> **Collected data**:
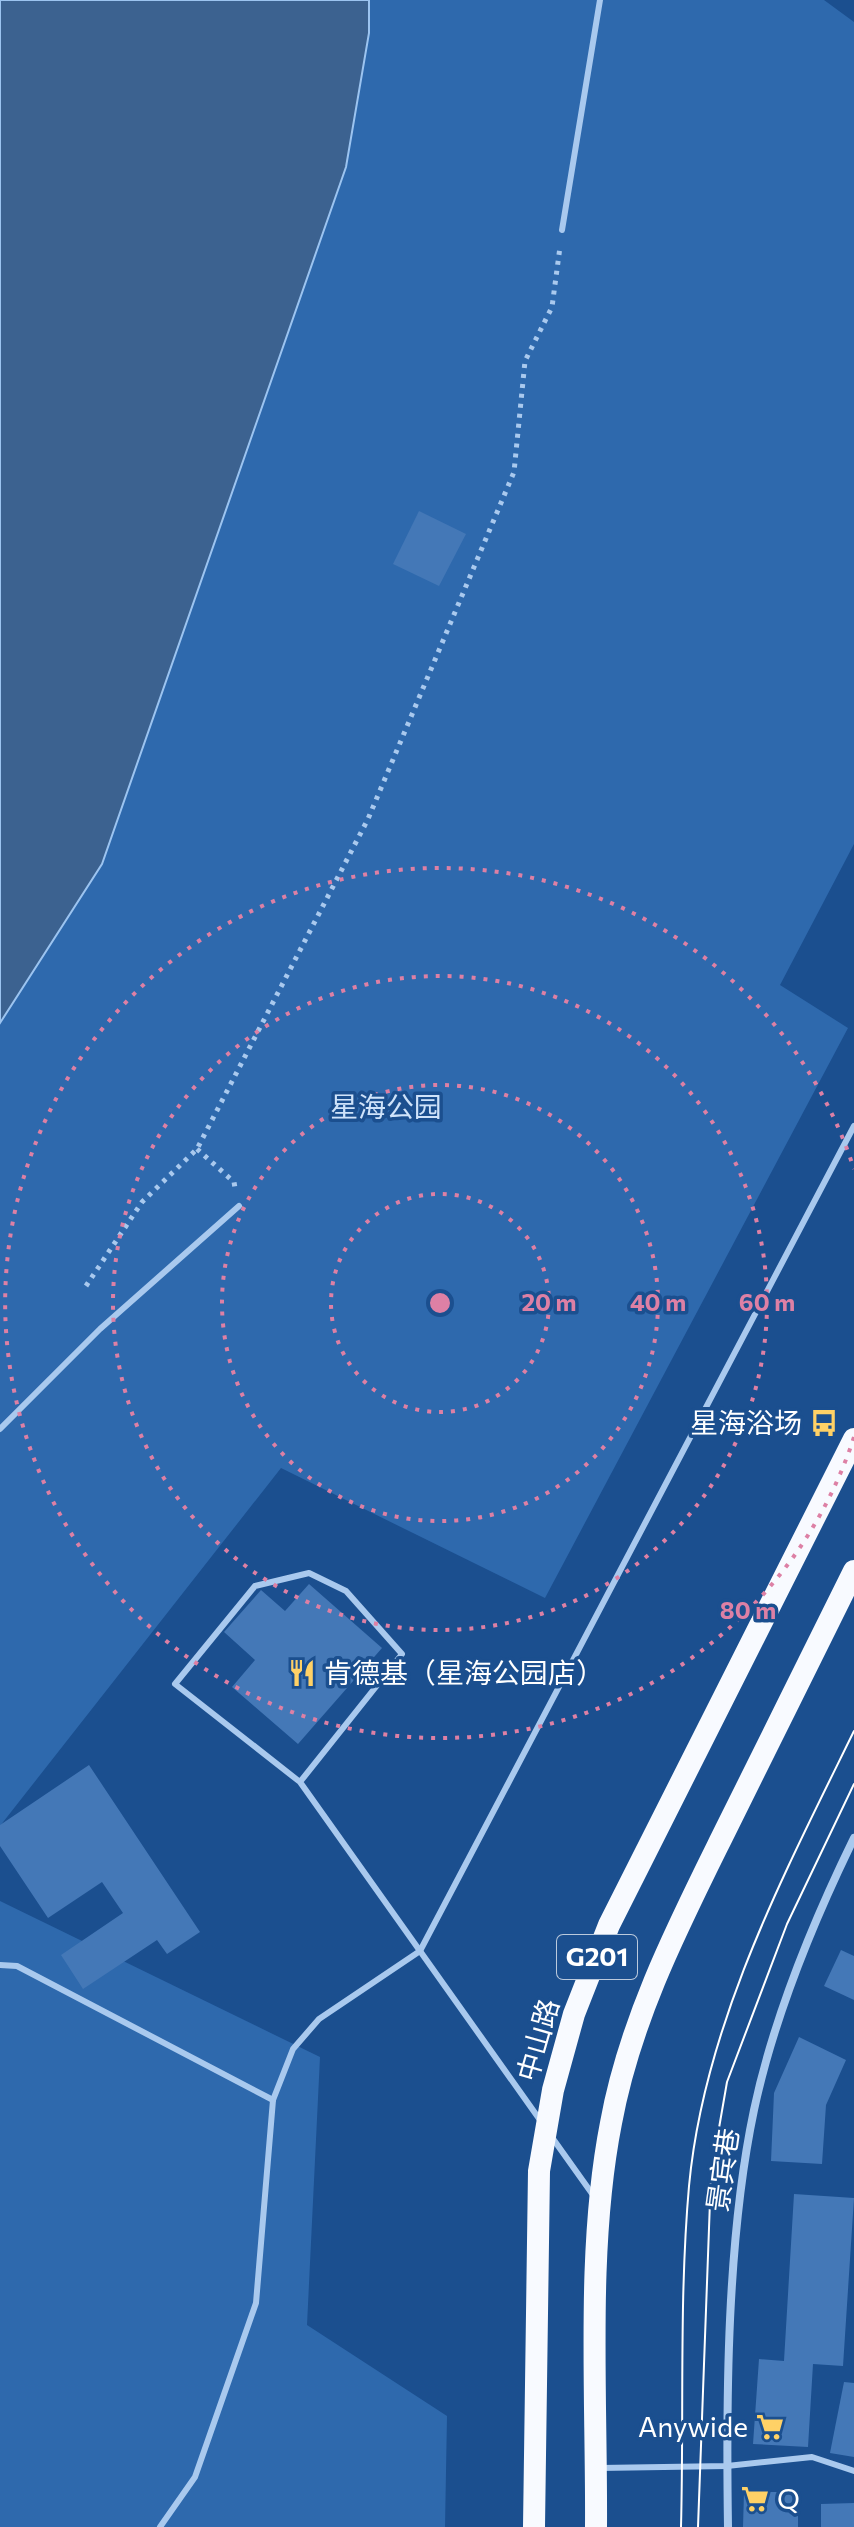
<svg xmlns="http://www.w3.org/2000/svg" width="854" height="2527" viewBox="0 0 854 2527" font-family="Commissioner,'Noto Sans SC',sans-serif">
<rect width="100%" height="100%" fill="#1b4f8f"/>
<g fill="#2e69ad">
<polygon points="369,0 824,0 854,22 854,844 780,985 848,1028 545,1598 281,1468 0,1826 0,1023 102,864 346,167 369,33"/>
<polygon points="0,1901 320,2057 307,2325 447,2416 445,2527 0,2527"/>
</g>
<polygon fill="#3c6290" stroke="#9cc4f0" stroke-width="2" points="0,0 369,0 369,33 346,167 102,864 0,1023"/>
<g fill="#4478b7">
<polygon points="419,511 466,534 439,586 393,564"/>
<polygon points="309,1584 382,1648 298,1744 232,1687 255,1660 224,1632 261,1590 285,1611"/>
<polygon points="89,1765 200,1932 167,1954 157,1940 83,1989 61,1955 123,1913 102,1882 48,1918 0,1846 0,1825"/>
<polygon points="841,1950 854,1956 854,2000 824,1986"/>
<polygon points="799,2037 846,2060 826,2105 822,2164 771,2161 774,2093"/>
<polygon points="794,2194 854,2198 843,2366 813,2364 808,2447 753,2444 759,2359 784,2361"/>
<polygon points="844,2382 854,2383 854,2457 830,2453"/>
<polygon points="744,2492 798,2492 798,2527 743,2527"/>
<polygon points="854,2503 854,2527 821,2527 821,2504"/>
</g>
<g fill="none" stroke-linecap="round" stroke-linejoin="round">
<g stroke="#a9c9ee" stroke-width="5" stroke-dasharray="4 6" stroke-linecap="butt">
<polyline points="197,1149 234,1182 235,1188"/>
<polyline points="86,1286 142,1202 197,1149 368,819 514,472 525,361 552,307 560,247"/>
</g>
<g stroke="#a9c9ee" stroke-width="6">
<polyline points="562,230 600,0"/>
<polyline points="0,1429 100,1329 239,1206"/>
<polyline points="300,1782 402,1654 346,1591 309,1573 255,1586 175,1684 300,1782 540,2120"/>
<polyline points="0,1965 17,1966 273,2100"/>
<polyline points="551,2136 593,2195"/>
<polyline points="600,2468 727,2466 812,2457 854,2471"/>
<polyline points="160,2527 195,2477 256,2303 273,2100 293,2049 319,2019 420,1951 854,1126"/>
</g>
<path stroke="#a9c9ee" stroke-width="8" d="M728 2527C726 2396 727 2238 754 2110 774 2016 812 1924 854 1838"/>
<g stroke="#f8faff" stroke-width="22">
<polyline points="534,2527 539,2171 553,2090 574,2014 609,1925 854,1439"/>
<path d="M596 2527C597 2397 586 2250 611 2123 630 2019 679 1924 725 1831 768 1744 811 1658 854 1571"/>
</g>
<g stroke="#fff" stroke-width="2">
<path d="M681 2527C684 2414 679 2299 689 2186 704 2025 784 1874 854 1731"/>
<polyline points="698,2527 711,2174 727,2082 787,1924 854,1784"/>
</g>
</g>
<g fill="none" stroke="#dd80a5" stroke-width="4" stroke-dasharray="4 8">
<circle cx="440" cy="1303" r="109"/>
<circle cx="440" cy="1303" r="218"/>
<circle cx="440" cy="1303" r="327"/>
<path d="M854 1437A435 435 0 1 1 854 1169"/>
</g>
<defs>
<g id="bus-bare" transform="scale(2.16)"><path d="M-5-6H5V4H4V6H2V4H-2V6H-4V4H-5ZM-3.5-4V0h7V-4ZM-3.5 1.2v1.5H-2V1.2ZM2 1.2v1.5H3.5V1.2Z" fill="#ffd166" stroke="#1b4f8f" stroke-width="2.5" paint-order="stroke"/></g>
<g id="restaurant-bare" transform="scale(2.16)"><path d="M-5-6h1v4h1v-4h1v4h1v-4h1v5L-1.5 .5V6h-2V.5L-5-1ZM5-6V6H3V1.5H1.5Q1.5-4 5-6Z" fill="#ffd166" stroke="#1b4f8f" stroke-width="2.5" paint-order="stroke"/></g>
<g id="supermarket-bare" transform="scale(2.16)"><path d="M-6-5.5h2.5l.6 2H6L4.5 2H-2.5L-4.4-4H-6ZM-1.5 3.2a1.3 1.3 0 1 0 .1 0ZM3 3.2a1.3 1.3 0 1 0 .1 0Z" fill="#ffd166" stroke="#1b4f8f" stroke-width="2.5" paint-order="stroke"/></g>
</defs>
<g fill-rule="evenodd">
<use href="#bus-bare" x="824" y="1423"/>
<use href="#restaurant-bare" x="302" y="1673"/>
<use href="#supermarket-bare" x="770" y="2427"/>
<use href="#supermarket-bare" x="755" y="2499"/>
</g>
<g text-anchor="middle" stroke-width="7" stroke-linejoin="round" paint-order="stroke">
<rect fill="#1b4f8f" stroke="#bbcadd" stroke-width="2" x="557" y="1935" width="80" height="44" rx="6"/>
<g font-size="26" font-weight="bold" fill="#fff">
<text x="597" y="1966">G201</text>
</g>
<g font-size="28" fill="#cfe3fa" stroke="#1b4f8f">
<text x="386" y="1117">星海公园</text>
</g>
<g font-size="28" fill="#fff" stroke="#1b4f8f" text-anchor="end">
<text x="802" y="1433">星海浴场</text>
<text x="324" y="1683" text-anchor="start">肯德基（星海公园店）</text>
<text x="748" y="2437">Anywide</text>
<text x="777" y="2509" text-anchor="start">Q</text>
</g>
<g font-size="28" fill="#fff" stroke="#1b4f8f">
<text transform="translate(538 2040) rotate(-74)" y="10">中山路</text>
<text transform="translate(723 2170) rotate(-82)" y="10">景宾巷</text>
</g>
</g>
<circle cx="440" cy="1303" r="12" fill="#dd80a5" stroke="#1b4f8f" stroke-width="4"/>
<g font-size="24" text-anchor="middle" font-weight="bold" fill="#dd80a5" stroke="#1b4f8f" stroke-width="7" stroke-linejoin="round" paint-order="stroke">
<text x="549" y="1311">20 m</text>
<text x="658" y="1311">40 m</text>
<text x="767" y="1311">60 m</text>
<text x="748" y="1619">80 m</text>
</g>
</svg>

> **WORK ORDER**:
Without the pictures, return the entries exactly as they appear.

> **REPLY TO THE TASK**:
<svg xmlns="http://www.w3.org/2000/svg" width="854" height="2527" viewBox="0 0 854 2527" font-family="Commissioner,'Noto Sans SC',sans-serif">
<rect width="100%" height="100%" fill="#1b4f8f"/>
<g fill="#2e69ad">
<polygon points="369,0 824,0 854,22 854,844 780,985 848,1028 545,1598 281,1468 0,1826 0,1023 102,864 346,167 369,33"/>
<polygon points="0,1901 320,2057 307,2325 447,2416 445,2527 0,2527"/>
</g>
<polygon fill="#3c6290" stroke="#9cc4f0" stroke-width="2" points="0,0 369,0 369,33 346,167 102,864 0,1023"/>
<g fill="#4478b7">
<polygon points="419,511 466,534 439,586 393,564"/>
<polygon points="309,1584 382,1648 298,1744 232,1687 255,1660 224,1632 261,1590 285,1611"/>
<polygon points="89,1765 200,1932 167,1954 157,1940 83,1989 61,1955 123,1913 102,1882 48,1918 0,1846 0,1825"/>
<polygon points="841,1950 854,1956 854,2000 824,1986"/>
<polygon points="799,2037 846,2060 826,2105 822,2164 771,2161 774,2093"/>
<polygon points="794,2194 854,2198 843,2366 813,2364 808,2447 753,2444 759,2359 784,2361"/>
<polygon points="844,2382 854,2383 854,2457 830,2453"/>
<polygon points="744,2492 798,2492 798,2527 743,2527"/>
<polygon points="854,2503 854,2527 821,2527 821,2504"/>
</g>
<g fill="none" stroke-linecap="round" stroke-linejoin="round">
<g stroke="#a9c9ee" stroke-width="5" stroke-dasharray="4 6" stroke-linecap="butt">
<polyline points="197,1149 234,1182 235,1188"/>
<polyline points="86,1286 142,1202 197,1149 368,819 514,472 525,361 552,307 560,247"/>
</g>
<g stroke="#a9c9ee" stroke-width="6">
<polyline points="562,230 600,0"/>
<polyline points="0,1429 100,1329 239,1206"/>
<polyline points="300,1782 402,1654 346,1591 309,1573 255,1586 175,1684 300,1782 540,2120"/>
<polyline points="0,1965 17,1966 273,2100"/>
<polyline points="551,2136 593,2195"/>
<polyline points="600,2468 727,2466 812,2457 854,2471"/>
<polyline points="160,2527 195,2477 256,2303 273,2100 293,2049 319,2019 420,1951 854,1126"/>
</g>
<path stroke="#a9c9ee" stroke-width="8" d="M728 2527C726 2396 727 2238 754 2110 774 2016 812 1924 854 1838"/>
<g stroke="#f8faff" stroke-width="22">
<polyline points="534,2527 539,2171 553,2090 574,2014 609,1925 854,1439"/>
<path d="M596 2527C597 2397 586 2250 611 2123 630 2019 679 1924 725 1831 768 1744 811 1658 854 1571"/>
</g>
<g stroke="#fff" stroke-width="2">
<path d="M681 2527C684 2414 679 2299 689 2186 704 2025 784 1874 854 1731"/>
<polyline points="698,2527 711,2174 727,2082 787,1924 854,1784"/>
</g>
</g>
<g fill="none" stroke="#dd80a5" stroke-width="4" stroke-dasharray="4 8">
<circle cx="440" cy="1303" r="109"/>
<circle cx="440" cy="1303" r="218"/>
<circle cx="440" cy="1303" r="327"/>
<path d="M854 1437A435 435 0 1 1 854 1169"/>
</g>
<defs>
<g id="bus-bare" transform="scale(2.16)"><path d="M-5-6H5V4H4V6H2V4H-2V6H-4V4H-5ZM-3.5-4V0h7V-4ZM-3.5 1.2v1.5H-2V1.2ZM2 1.2v1.5H3.5V1.2Z" fill="#ffd166" stroke="#1b4f8f" stroke-width="2.5" paint-order="stroke"/></g>
<g id="restaurant-bare" transform="scale(2.16)"><path d="M-5-6h1v4h1v-4h1v4h1v-4h1v5L-1.5 .5V6h-2V.5L-5-1ZM5-6V6H3V1.5H1.5Q1.5-4 5-6Z" fill="#ffd166" stroke="#1b4f8f" stroke-width="2.5" paint-order="stroke"/></g>
<g id="supermarket-bare" transform="scale(2.16)"><path d="M-6-5.5h2.5l.6 2H6L4.5 2H-2.5L-4.4-4H-6ZM-1.5 3.2a1.3 1.3 0 1 0 .1 0ZM3 3.2a1.3 1.3 0 1 0 .1 0Z" fill="#ffd166" stroke="#1b4f8f" stroke-width="2.5" paint-order="stroke"/></g>
</defs>
<g fill-rule="evenodd">
<use href="#bus-bare" x="824" y="1423"/>
<use href="#restaurant-bare" x="302" y="1673"/>
<use href="#supermarket-bare" x="770" y="2427"/>
<use href="#supermarket-bare" x="755" y="2499"/>
</g>
<g text-anchor="middle" stroke-width="7" stroke-linejoin="round" paint-order="stroke">
<rect fill="#1b4f8f" stroke="#bbcadd" stroke-width="2" x="557" y="1935" width="80" height="44" rx="6"/>
<g font-size="26" font-weight="bold" fill="#fff">
<text x="597" y="1966">G201</text>
</g>
<g font-size="28" fill="#cfe3fa" stroke="#1b4f8f">
<text x="386" y="1117">星海公园</text>
</g>
<g font-size="28" fill="#fff" stroke="#1b4f8f" text-anchor="end">
<text x="802" y="1433">星海浴场</text>
<text x="324" y="1683" text-anchor="start">肯德基（星海公园店）</text>
<text x="748" y="2437">Anywide</text>
<text x="777" y="2509" text-anchor="start">Q</text>
</g>
<g font-size="28" fill="#fff" stroke="#1b4f8f">
<text transform="translate(538 2040) rotate(-74)" y="10">中山路</text>
<text transform="translate(723 2170) rotate(-82)" y="10">景宾巷</text>
</g>
</g>
<circle cx="440" cy="1303" r="12" fill="#dd80a5" stroke="#1b4f8f" stroke-width="4"/>
<g font-size="24" text-anchor="middle" font-weight="bold" fill="#dd80a5" stroke="#1b4f8f" stroke-width="7" stroke-linejoin="round" paint-order="stroke">
<text x="549" y="1311">20 m</text>
<text x="658" y="1311">40 m</text>
<text x="767" y="1311">60 m</text>
<text x="748" y="1619">80 m</text>
</g>
</svg>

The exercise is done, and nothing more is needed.